Their last tournament was the 2011 FIBA Americas championship, in which they lost the Final game to Argentina, the other South American basketball powerhouse. But I wouldn't take that result too seriously, as the team didn't include Nene, Leandro Barbosa, and Anderson Varejao, all of whom are playing on the Brazilian team today.
But let's get down to brass tacks. Why was Brazil able to take Team USA to the brink in 2010, and will they be able to do the same today?
In 2010, Brazil was able to take advantage of the fact that Team USA had no real distribution point guard to lead their team. Derrick Rose and Russell Westbrook are great scorers to be sure, but neither of them leads a Nash or Kidd-like offense that blows your mind. Brazil didn't really diverge from their strategy. They played a traditional offense with a medium pace, distributing the ball to scorers in positions they knew they could score. They exploited the wider lane of the international game, using it to create space for guys like Splitter to get uncontested shots. Meanwhile, Team USA was consistently getting to the line, and using individual talent to score.

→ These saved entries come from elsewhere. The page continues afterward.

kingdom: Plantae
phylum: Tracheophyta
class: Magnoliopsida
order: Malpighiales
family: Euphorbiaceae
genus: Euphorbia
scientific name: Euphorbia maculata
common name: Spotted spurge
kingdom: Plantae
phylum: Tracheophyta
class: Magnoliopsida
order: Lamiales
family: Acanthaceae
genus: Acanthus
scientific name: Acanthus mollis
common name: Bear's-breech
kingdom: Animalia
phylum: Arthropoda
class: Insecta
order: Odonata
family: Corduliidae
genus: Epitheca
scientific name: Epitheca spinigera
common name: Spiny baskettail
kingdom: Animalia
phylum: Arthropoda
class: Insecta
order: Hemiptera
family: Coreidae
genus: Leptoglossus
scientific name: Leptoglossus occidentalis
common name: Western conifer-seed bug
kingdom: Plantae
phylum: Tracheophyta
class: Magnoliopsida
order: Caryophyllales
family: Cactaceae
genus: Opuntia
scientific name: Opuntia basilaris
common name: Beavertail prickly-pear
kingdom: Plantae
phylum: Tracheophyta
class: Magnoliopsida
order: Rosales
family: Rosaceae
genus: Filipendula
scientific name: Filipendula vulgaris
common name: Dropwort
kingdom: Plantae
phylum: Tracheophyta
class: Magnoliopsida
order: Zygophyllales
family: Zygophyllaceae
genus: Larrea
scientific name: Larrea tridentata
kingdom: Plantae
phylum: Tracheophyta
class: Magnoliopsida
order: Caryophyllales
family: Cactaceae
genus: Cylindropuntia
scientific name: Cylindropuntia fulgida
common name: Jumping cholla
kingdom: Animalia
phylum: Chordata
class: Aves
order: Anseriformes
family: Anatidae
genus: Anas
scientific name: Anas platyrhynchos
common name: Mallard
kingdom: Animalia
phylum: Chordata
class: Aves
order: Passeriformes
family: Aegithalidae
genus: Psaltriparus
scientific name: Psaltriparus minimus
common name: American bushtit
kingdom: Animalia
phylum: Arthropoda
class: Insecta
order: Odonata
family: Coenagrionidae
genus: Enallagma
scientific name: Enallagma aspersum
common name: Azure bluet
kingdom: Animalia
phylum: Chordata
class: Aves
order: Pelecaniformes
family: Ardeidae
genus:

But, the international trapezoidal paint area is no more, and I have a feeling the upcoming game will be more suited to the United States. Now they have better distributors in Chris Paul and Deron Williams, allowing them to get the ball to their scorers more effectively. The smaller lane will also give Brazil less room to operate in their traditional wide-open style of play, limiting their scoring effectiveness.
On the other side of the token, this game will seriously test Team USA's defensive effectiveness down low. Nene, Tiago Splitter, and Anderson Varejao make for a fearsome paint trio, and will probably score a good deal of Brazil's points inside. However, Brazil has traditionally not been a very good rebounding team, so if Team USA loses out in that area, it could mean serious problems for them down the road.
Brazil will also rely on guys like Leandro Barbosa and Marcelo Machado to shoot a ton of threes, mostly after they open up scoring in the paint. Marcelino Huertas will act as the pass-heavy point guard, who also has the quickness to get down low for a few uncontested baskets. Alex Garcia is also a key component, running the break and isolation plays quite well. An interesting X-Factor for the Brazilians will be Larry Taylor, a naturalized Brazilian citizen who played small college ball in the US. He's one of the best players in the Domestic league, averaging 15 points and 7 assists.
All in all, this is one of the best teams Brazil has fielded in years, but with the international game pushing towards an NBA style of play, I have to give team USA the advantage. Brazil has the talent necessary to win, but I'd say that the US would win out 7 or 8 out of every 10 games they played. And they obviously have a more talented roster deeper in the depth chart, meaning that they'll probably get an advantage when the backups are in the game.